**Data to process**
--------------------
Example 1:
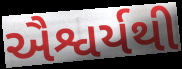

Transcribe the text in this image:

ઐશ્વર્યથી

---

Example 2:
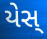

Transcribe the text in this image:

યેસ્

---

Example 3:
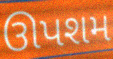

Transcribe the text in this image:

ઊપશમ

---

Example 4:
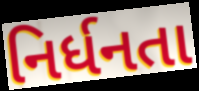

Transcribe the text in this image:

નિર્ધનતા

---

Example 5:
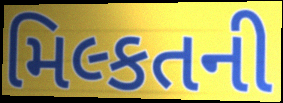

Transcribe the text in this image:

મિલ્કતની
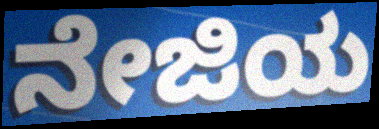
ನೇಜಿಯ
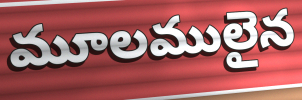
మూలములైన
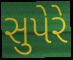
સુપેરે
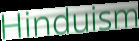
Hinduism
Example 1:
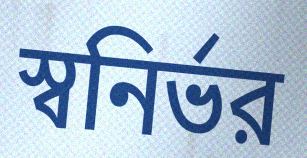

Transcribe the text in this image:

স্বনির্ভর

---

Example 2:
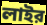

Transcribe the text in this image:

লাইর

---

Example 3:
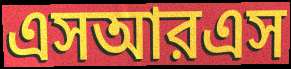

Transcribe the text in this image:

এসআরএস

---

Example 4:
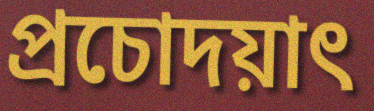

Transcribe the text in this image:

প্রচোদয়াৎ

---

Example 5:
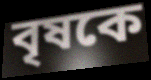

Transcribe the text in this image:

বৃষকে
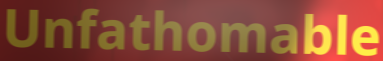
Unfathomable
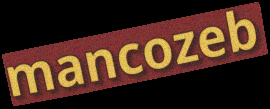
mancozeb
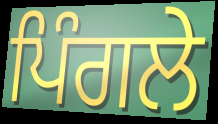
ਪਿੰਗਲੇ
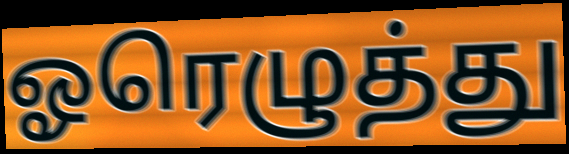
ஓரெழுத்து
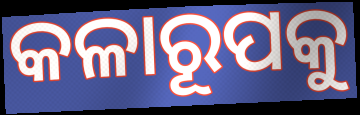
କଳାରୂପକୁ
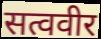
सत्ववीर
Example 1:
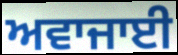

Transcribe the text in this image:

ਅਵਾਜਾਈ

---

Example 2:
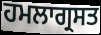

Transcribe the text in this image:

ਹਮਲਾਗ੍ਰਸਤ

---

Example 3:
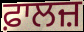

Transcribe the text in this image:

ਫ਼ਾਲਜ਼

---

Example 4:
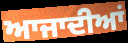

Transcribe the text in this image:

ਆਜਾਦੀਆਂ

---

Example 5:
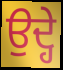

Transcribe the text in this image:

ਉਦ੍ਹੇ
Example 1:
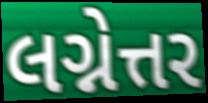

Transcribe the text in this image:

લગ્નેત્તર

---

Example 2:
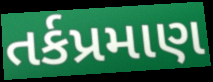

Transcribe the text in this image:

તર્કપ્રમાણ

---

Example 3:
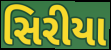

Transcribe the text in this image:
--------------------
An exact copy of all entries is needed, with no pictures in it.

**Reply**
Example 1:

Transcribe the text in this image:

ઐશ્વર્યથી

---

Example 2:

Transcribe the text in this image:

યેસ્

---

Example 3:

Transcribe the text in this image:

ઊપશમ

---

Example 4:

Transcribe the text in this image:

નિર્ધનતા

---

Example 5:

Transcribe the text in this image:

મિલ્કતની
ನೇಜಿಯ
మూలములైన
સુપેરે
Hinduism
Example 1:

Transcribe the text in this image:

স্বনির্ভর

---

Example 2:

Transcribe the text in this image:

লাইর

---

Example 3:

Transcribe the text in this image:

এসআরএস

---

Example 4:

Transcribe the text in this image:

প্রচোদয়াৎ

---

Example 5:

Transcribe the text in this image:

বৃষকে
Unfathomable
mancozeb
ਪਿੰਗਲੇ
ஓரெழுத்து
କଳାରୂପକୁ
सत्ववीर
Example 1:

Transcribe the text in this image:

ਅਵਾਜਾਈ

---

Example 2:

Transcribe the text in this image:

ਹਮਲਾਗ੍ਰਸਤ

---

Example 3:

Transcribe the text in this image:

ਫ਼ਾਲਜ਼

---

Example 4:

Transcribe the text in this image:

ਆਜਾਦੀਆਂ

---

Example 5:

Transcribe the text in this image:

ਉਦ੍ਹੇ
Example 1:

Transcribe the text in this image:

લગ્નેત્તર

---

Example 2:

Transcribe the text in this image:

તર્કપ્રમાણ

---

Example 3:

Transcribe the text in this image:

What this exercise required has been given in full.